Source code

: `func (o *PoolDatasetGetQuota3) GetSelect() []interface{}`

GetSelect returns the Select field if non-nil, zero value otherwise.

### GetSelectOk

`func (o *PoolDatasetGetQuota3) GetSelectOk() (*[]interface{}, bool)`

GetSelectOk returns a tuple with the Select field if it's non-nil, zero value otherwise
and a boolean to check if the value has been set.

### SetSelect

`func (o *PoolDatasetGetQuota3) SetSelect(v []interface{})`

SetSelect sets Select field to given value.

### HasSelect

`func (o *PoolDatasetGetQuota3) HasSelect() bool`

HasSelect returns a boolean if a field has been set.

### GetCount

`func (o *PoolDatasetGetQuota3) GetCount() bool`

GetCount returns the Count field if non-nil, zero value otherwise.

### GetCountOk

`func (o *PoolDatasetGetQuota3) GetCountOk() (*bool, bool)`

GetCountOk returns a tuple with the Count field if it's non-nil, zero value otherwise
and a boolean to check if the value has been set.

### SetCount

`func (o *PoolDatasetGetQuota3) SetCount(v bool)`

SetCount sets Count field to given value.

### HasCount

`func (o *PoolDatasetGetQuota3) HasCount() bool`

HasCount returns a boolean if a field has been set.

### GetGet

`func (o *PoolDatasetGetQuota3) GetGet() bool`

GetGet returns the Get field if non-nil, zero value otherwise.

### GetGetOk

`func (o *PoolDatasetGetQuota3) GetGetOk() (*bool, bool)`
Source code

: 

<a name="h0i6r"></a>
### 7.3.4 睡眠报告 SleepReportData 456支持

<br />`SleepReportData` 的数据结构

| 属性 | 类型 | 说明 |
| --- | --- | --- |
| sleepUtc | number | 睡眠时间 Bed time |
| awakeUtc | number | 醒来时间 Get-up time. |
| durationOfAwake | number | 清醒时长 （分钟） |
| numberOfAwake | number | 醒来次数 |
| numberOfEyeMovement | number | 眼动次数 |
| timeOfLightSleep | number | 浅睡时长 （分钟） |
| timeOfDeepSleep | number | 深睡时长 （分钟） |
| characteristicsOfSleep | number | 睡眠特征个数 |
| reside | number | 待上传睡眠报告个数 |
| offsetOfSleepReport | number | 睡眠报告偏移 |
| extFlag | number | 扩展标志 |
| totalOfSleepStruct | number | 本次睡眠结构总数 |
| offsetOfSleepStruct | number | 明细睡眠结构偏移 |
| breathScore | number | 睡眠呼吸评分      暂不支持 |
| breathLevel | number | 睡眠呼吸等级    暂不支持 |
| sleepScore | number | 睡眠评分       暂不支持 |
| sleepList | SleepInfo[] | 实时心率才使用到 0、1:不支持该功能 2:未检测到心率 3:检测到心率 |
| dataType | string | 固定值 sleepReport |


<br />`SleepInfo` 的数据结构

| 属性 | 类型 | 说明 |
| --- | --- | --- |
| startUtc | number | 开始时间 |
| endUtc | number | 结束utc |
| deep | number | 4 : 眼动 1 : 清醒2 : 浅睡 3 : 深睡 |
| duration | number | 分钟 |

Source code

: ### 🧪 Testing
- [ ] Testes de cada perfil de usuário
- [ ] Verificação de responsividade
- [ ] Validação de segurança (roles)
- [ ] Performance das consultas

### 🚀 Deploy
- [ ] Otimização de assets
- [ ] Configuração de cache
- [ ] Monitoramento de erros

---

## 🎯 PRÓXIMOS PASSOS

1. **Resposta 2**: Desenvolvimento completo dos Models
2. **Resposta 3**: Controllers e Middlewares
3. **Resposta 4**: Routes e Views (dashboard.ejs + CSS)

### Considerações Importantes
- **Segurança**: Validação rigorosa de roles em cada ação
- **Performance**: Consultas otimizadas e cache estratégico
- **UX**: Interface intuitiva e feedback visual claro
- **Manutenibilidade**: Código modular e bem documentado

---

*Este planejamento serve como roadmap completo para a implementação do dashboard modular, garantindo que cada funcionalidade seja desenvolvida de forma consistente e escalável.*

----------------

*ABOUT THIS TASK*. From the entries above, give again exactly the lines running from the line with "### GetGetOk" to the line with "固定值 sleepReport |"; include both of those lines.

*TASK RESULT*.
### GetGetOk

`func (o *PoolDatasetGetQuota3) GetGetOk() (*bool, bool)`
Source code

: 

<a name="h0i6r"></a>
### 7.3.4 睡眠报告 SleepReportData 456支持

<br />`SleepReportData` 的数据结构

| 属性 | 类型 | 说明 |
| --- | --- | --- |
| sleepUtc | number | 睡眠时间 Bed time |
| awakeUtc | number | 醒来时间 Get-up time. |
| durationOfAwake | number | 清醒时长 （分钟） |
| numberOfAwake | number | 醒来次数 |
| numberOfEyeMovement | number | 眼动次数 |
| timeOfLightSleep | number | 浅睡时长 （分钟） |
| timeOfDeepSleep | number | 深睡时长 （分钟） |
| characteristicsOfSleep | number | 睡眠特征个数 |
| reside | number | 待上传睡眠报告个数 |
| offsetOfSleepReport | number | 睡眠报告偏移 |
| extFlag | number | 扩展标志 |
| totalOfSleepStruct | number | 本次睡眠结构总数 |
| offsetOfSleepStruct | number | 明细睡眠结构偏移 |
| breathScore | number | 睡眠呼吸评分      暂不支持 |
| breathLevel | number | 睡眠呼吸等级    暂不支持 |
| sleepScore | number | 睡眠评分       暂不支持 |
| sleepList | SleepInfo[] | 实时心率才使用到 0、1:不支持该功能 2:未检测到心率 3:检测到心率 |
| dataType | string | 固定值 sleepReport |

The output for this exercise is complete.